Por el momento, Bruno había tenido que contentarse con observarlo todo desde fuera, instalado en la atalaya de su trabajo en el SD y la asociación de dentistas. Pero podía consolarle el hecho de que al menos Berlín florecía, todavía físicamente indemne a la guerra. Difícilmente podría haber sido mayor la grieta que separaba el frente oriental y el doméstico, a pesar de los ocasionales ataques aéreos. Era muy agradable para quienes tan afanosamente apoyaban al régimen, como la familia Langbehn. El empleo de Bruno y su rango en las SS daban a la familia un envidiable prestigio. Para las niñas, que estaban ya en la escuela primaria, eran días idílicos, entregadas a sus aficiones favoritas: visitas al zoo de Berlín (por cuyo acuario mundialmente famoso sentían una predilección especial), los helados de los cafés de la Kurfürstendamm, los ratos que pasaban nadando en la espectacular piscina del estadio olímpico y las excursiones en las barcas de remos y botes de pedales por el río Havel. Ignoraban en qué trabajaba su padre, pero vieron enseguida la elegancia de su guerrera negra y plateada de las SS. A su madre y abuela nada les deleitaba más que ponerse sus estolas de piel y pasear por las calles concurridas de la bulliciosa capital. Aún había café y bizcochos y, de momento, nata montada para acompañarlos.
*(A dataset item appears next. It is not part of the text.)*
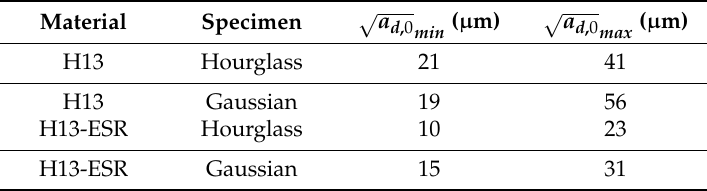
Table 3. Inclusions originating failures: Smallest and largest values.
Intuí el encanto de esta vida gracias a una fuente inesperada. Mi primo había recibido un documento que me pasó a mí; era una página de la guía telefónica de Berlín en 1942 y ofrecía una imagen fascinante de la vida cotidiana en el centro del Reich durante las primeras etapas de la guerra. En la guía, en efecto, estaba Bruno:

Langbehn, Bruno, Landesdienstellenleiter, Chlb. 1, Berliner Str. 86/87 34 25 00

La propia simplicidad de este documento le confería una fascinación extraña. Por su misma naturaleza, las guías de teléfonos son tan útiles como puede serlo un libro. Y, sin embargo, cuánta información contienen. La línea dedicada a Bruno se compone de los mismos elementos que todas las demás: nombre, profesión, domicilio (Charlottenburg), dirección y número de teléfono. Lo que sorprende al leer la página es lo impoluto, moderno e intacto que parece Berlín en tiempo de guerra. Una apretada lista de nombres, direcciones y números de teléfono describe una ciudad radicalmente distinta a la urbe calcinada y destruida por tres años de bombardeos y proyectiles de artillería rusos.
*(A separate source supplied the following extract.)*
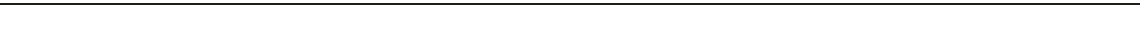
Fig. 5 α -GalCer-mediated amelioration of arthritis is partially dependent on IFN- γ production by iNKT cells. a Top, mean clinical score of anti-IFN- γ -treated and isotype-control-treated WT mice that received α -GalCer or vehicle alone following induction of arthritis. The Y axis shows the percentage of swelling in antigen-injected knee compared to control knee. Bottom, bar chart showing the suppression of knee swelling in anti-IFN- γ -treated and isotype-control- treated WT mice that received α -GalCer, compared to anti-IFN- γ -treated and isotype-control-treated WT mice that received vehicle alone (anti-IFN- γ - treated WT ± α -GalCer n = 5 per group, isotype-control-treated WT ± α -GalCer n = 4 per group, one of two experiments is shown). b Representative fl ow cytometry plots (top) and bar charts (bottom) showing the frequency and number of splenic IFN- γ + and IL-17 + CD4 + T cells in anti-IFN- γ -treated and isotype-control-treated WT mice that received α -GalCer or vehicle alone ( n = 3 per group, one of two experiments is shown). c Representative fl ow cytometry plots (top) and bar charts (bottom) showing the frequency of T-bet + , ROR- γ t + , and GATA3 + CD4 + T cells in μ MT and WT splenocyte cultures with α -GalCer and isotype control or α -GalCer and anti-IFN- γ -blocking antibodies ( μ MT n = 3, WT n = 6, one of two experiments is shown). d Representative fl ow cytometry plots (top) and bar chart (bottom) showing the frequency of IFN- γ + CD4 + T cells following coculture with in vivo α -GalCer- stimulated iNKT cells (or alone), isolated from the spleens of arthritic μ MT and WT mice in the presence of IFN- γ -neutralizing or isotype-control antibodies ( n = 4 per condition, one of two experiments is shown). e Bar charts showing the frequency of T-bet + (left) and ROR- γ t + (right) CD4 + T cells, isolated from the spleens of arthritic WT mice, following stimulation with increasing concentrations of IFN- γ ( n = 3 per condition, one of two experiments is shown). b Analyzed on day 3 post disease onset. Data are mean ± s.e.m. ns not signi fi cant, * p < 0.05, ** p < 0.01, *** p < 0.001, and **** p < 0.0001 ( a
La variedad de actividades laborales que figuran en sus páginas dan una estampa de Berlín sólida e incólume. Hay editoriales, casinos, cámaras agrícolas y también una gran cantidad de mujeres con dirección y teléfono propios. Abundan las profesiones liberales y autónomas: «abogado» (un montón de ellos), «ingeniero», «médico», «editor de música», «proveedores de toallas y ropa blanca», «vendedor de coches», «conferenciante universitario» y —mi preferida— «zapatero por encargo». Quizá esto no sea tan extraño: los números de seis cifras sugieren que los teléfonos eran todavía relativamente escasos y cabía esperar que sus titulares fuesen las clases medias profesionales. Pero la página proporciona una pista más oscura sobre la vida en el Berlín nazi de 1941-1942.

En una página que contiene doscientos nombres sólo veo (obviamente) uno judío: «Landsberger Kurt Israel, doctor en medicina…» Sé que es judío porque, si bien «Landsberger» es étnicamente incierto, «Israel» es inequívoco. Era el apellido que le habrían obligado a añadir (al igual que «Sarah» para las mujeres) precisamente para deshacer el «camuflaje» de un apellido genérico. En 1941, e incluso a principios de 1942, seguía siendo técnicamente posible ser judío y figurar en la guía telefónica de Berlín. Pero ¿cómo diablos había conseguido el doctor Landsberger sobrevivir tan ostensiblemente durante tanto tiempo y anunciar abiertamente sus orígenes judíos y su dirección y número de teléfono? ¿Era una obstinación valiente o una miopía terrorífica? ¿Y qué posibilidades había de que su nombre apareciese en la edición de 1943? ¿Se fijaría también Bruno en aquel nombre separado del suyo tan sólo por dos columnas?